Jakarta, MI - Pemerintah resmi menaikkan tarif permohonan pewarganegaraan atau naturalisasi bagi warga negara asing (WNA) yang ingin menjadi warga negara Indonesia (WNI). Biaya yang sebelumnya Rp50 juta kini menjadi Rp75 juta untuk setiap permohonan.
Kenaikan tarif tersebut diatur dalam Peraturan Pemerintah (PP) Nomor 30 Tahun 2026 tentang Jenis dan Tarif atas Jenis Penerimaan Negara Bukan Pajak yang Berlaku pada Kementerian Hukum.
Aturan itu ditandatangani Presiden Prabowo Subianto pada 2 Juli 2026 dan diundangkan pada hari yang sama.
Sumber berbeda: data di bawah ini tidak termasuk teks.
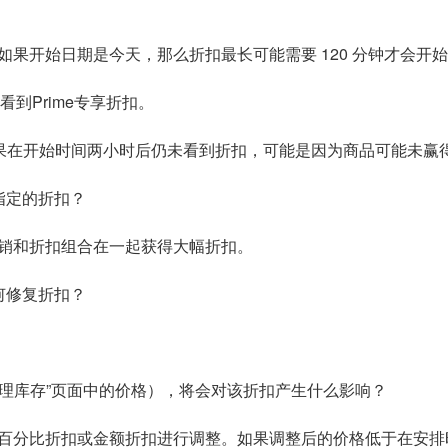
。如果开始日期是今天，那么折扣最长可能需要 120 分钟才会开
看到Prime专享折扣。
如果在开始时间两小时后仍未看到折扣，可能是因为商品可能未赢得
指定的折扣？
销和折扣组合在一起获得大幅折扣。
何修复折扣？
即“管理库存”页面中的价格），将会对该折扣产生什么影响？
百分比折扣或金额折扣进行调整。如果调整后的价格低于在安排时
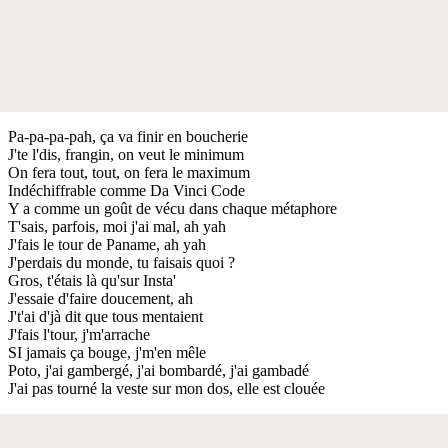
Pa-pa-pa-pah, ça va finir en boucherie
J'te l'dis, frangin, on veut le minimum
On fera tout, tout, on fera le maximum
Indéchiffrable comme Da Vinci Code
Y a comme un goût de vécu dans chaque métaphore
T'sais, parfois, moi j'ai mal, ah yah
J'fais lе tour de Paname, ah yah
J'perdais du mondе, tu faisais quoi ?
Gros, t'étais là qu'sur Insta'
J'essaie d'faire doucement, ah
J't'ai d'jà dit que tous mentaient
J'fais l'tour, j'm'arrache
SI jamais ça bouge, j'm'en mêle
Poto, j'ai gambergé, j'ai bombardé, j'ai gambadé
J'ai pas tourné la veste sur mon dos, elle est clouée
Sesuai ketentuannya, PP tersebut mulai berlaku 30 hari setelah diundangkan.
Dalam lampiran aturan itu disebutkan, biaya permohonan pewarganegaraan melalui mekanisme naturalisasi ditetapkan sebesar Rp75 juta per permohonan.
Angka tersebut lebih tinggi dibandingkan tarif sebelumnya yang diatur dalam PP Nomor 45 Tahun 2024. Pada aturan lama, biaya naturalisasi bagi WNA dipatok sebesar Rp50 juta per permohonan.
Tak hanya itu, pemerintah juga menaikkan tarif layanan pewarganegaraan melalui jalur perkawinan. Biayanya kini menjadi Rp25 juta per permohonan, dari sebelumnya Rp15 juta.
Sementara itu, biaya pengajuan kewarganegaraan bagi anak hasil perkawinan campuran atau anak yang lahir di negara ius soli yang belum mendaftar atau belum memilih kewarganegaraan RI sebesar Rp5 juta untuk setiap permohonan.
Tarif yang sama juga berlaku bagi anak berkewarganegaraan ganda yang belum menyatakan pilihan menjadi WNI atau belum menentukan salah satu kewarganegaraannya, yakni Rp5 juta untuk setiap permohonan.